%%

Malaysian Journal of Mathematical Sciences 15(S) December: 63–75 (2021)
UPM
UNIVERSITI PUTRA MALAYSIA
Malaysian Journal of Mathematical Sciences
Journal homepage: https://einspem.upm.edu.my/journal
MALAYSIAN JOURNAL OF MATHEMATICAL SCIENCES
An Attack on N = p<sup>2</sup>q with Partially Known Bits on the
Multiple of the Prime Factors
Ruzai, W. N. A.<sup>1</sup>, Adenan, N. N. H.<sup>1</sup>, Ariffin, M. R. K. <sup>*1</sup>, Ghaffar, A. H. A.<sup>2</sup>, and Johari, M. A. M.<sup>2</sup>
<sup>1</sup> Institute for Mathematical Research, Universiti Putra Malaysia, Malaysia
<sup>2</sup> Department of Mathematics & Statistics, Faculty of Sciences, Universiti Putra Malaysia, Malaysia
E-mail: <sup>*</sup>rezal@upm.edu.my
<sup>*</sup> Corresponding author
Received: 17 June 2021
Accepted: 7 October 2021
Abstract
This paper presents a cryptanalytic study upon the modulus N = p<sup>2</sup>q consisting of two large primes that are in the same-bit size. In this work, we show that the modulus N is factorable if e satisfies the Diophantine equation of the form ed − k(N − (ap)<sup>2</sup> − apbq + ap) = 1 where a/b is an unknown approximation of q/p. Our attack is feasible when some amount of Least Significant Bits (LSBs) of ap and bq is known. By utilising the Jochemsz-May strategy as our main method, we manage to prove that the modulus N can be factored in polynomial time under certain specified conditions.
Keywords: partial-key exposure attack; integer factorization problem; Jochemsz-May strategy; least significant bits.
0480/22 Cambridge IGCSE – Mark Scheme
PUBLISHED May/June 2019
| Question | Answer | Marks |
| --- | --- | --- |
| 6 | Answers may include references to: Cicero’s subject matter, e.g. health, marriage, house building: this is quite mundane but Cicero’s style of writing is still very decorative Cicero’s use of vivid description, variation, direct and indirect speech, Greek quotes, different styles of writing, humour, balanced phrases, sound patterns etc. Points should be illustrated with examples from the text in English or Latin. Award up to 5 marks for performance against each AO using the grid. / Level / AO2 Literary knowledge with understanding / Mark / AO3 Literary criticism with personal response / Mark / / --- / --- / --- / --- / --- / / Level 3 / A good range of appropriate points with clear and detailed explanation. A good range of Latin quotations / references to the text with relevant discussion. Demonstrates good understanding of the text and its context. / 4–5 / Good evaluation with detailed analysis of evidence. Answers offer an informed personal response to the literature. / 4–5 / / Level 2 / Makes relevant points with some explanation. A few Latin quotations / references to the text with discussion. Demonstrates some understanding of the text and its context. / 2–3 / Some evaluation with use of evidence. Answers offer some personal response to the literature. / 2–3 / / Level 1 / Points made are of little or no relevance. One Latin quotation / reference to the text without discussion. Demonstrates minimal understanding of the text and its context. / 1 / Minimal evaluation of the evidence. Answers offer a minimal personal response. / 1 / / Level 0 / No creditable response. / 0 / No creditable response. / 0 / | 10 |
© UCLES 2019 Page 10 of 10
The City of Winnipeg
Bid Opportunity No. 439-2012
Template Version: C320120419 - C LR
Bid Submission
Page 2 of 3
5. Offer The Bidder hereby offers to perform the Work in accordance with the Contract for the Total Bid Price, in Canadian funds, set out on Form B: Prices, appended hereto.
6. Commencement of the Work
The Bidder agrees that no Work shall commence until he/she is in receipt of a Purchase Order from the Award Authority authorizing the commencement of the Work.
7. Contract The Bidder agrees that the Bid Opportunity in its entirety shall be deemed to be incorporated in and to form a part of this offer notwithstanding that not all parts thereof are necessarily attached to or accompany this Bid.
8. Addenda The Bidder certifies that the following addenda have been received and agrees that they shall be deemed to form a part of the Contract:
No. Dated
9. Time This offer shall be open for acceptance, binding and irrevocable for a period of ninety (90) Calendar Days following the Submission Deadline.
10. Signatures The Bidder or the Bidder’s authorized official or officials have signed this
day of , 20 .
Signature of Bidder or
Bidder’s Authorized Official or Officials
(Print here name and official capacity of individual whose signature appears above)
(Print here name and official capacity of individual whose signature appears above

%%

▶ _YOUR GOAL_
Scan the material above for the string "Contract" and copy every line that has it.

▶ _SOLUTION_
5. Offer The Bidder hereby offers to perform the Work in accordance with the Contract for the Total Bid Price, in Canadian funds, set out on Form B: Prices, appended hereto.
7. Contract The Bidder agrees that the Bid Opportunity in its entirety shall be deemed to be incorporated in and to form a part of this offer notwithstanding that not all parts thereof are necessarily attached to or accompany this Bid.
8. Addenda The Bidder certifies that the following addenda have been received and agrees that they shall be deemed to form a part of the Contract:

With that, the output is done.